One of two such cylinders is missing from the plane, which was en route from Hong Kong to Melbourne and had 365 passengers and crew on board when it was forced to land, investigators said.
But Cox refused to speculate on whether an exploding oxygen bottle was to blame for rupturing the Boeing's hull in an incident that Qantas executives acknowledged ended in a lucky escape for passengers.
"We don't know that was the root cause so that's why we're not going to speculate.
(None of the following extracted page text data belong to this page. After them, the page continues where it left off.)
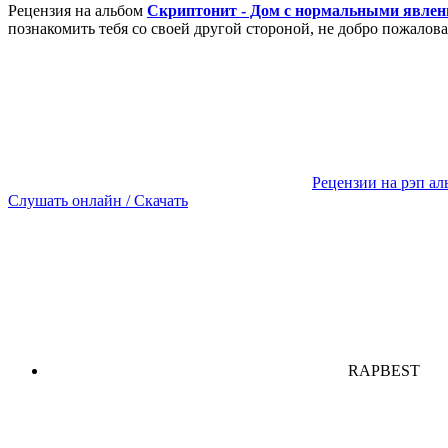
Рецензия на альбом
Скриптонит - Дом с нормальными явле
познакомить тебя со своей другой стороной, не добро пожало
Рецензии на рэп а
Слушать онлайн / Скачать
RAPBEST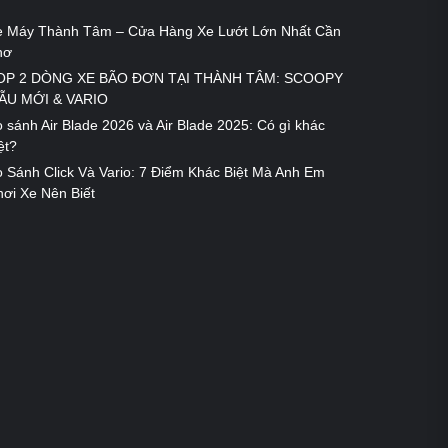
e Máy Thành Tâm – Cửa Hàng Xe Lướt Lớn Nhất Cần
hơ
OP 2 DÒNG XE BÃO ĐƠN TẠI THÀNH TÂM: SCOOPY
ẪU MỚI & VARIO
 sánh Air Blade 2026 và Air Blade 2025: Có gì khác
ệt?
 Sánh Click Và Vario: 7 Điểm Khác Biệt Mà Anh Em
ơi Xe Nên Biết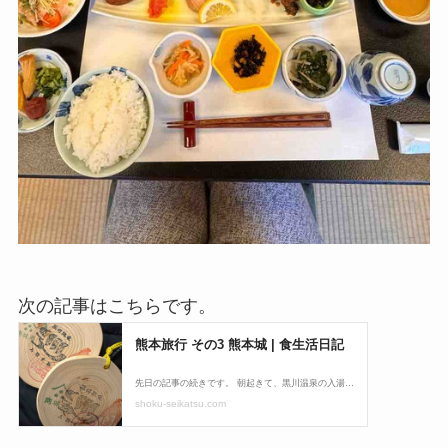
次の記事はこちらです。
The fact that that has never happened may be relevant, it may not be relevant," Cox said.
Air safety officials confirmed that if an exploding oxygen bottle is proved to have blown a hole in the jet, it would mark the first time such an incident has been recorded in a large passenger plane.
"As far as we can determine this has never happened before on a passenger aircraft," Civil Aviation Safety Authority (CASA) spokesman Peter Gibson said.
"There's no reports of it anywhere, so it's very, very unusual and obviously understanding why that happened will be absolutely critical to making sure it can't occur again," he told the Australian Broadcasting Corporation.
"If it turns out that is the cause of the accident, the cause of the hole in the side of the aircraft, obviously that will be a key part of the investigation, working out why a bottle would suddenly give way," Gibson said.
Metal fatigue in the cylinder, a failure of the regulator valve, something hitting it and puncturing the bottle, or it overheating, were among possible causes the ATSB would look at, he said.
"Maintenance has to be looked at obviously, yes you can't rule that out, but at this stage you look at absolutely everything," Gibson told ABC radio.
Qantas has ordered checks on the oxygen bottles -- they are due to be completed this week -- after Australian investigators leading the probe in the Philippines revealed a cylinder was missing from the plane.
But outgoing Qantas Chief Executive Geoff Dixon defended the airline's "enviable" safety record and dismissed speculation that the stricken aircraft may have been improperly maintained.
"We have very strict maintenance and security in this company, I think we have a worldwide reputation for it," Dixon told a press conference in Sydney.
Some passengers have alleged that the oxygen masks that dropped from the ceiling when the plane began its emergency descent following depressurisation did not work and one claimed the elastic headband on his mask had deteriorated.
"There is no doubt that all of our masks are checked on a regular basis, yet there is every chance that the trauma suffered by the aircraft may have interfered with other systems," Dixon said.
"We believe that everything in that aircraft was in good shape when it took off," he said.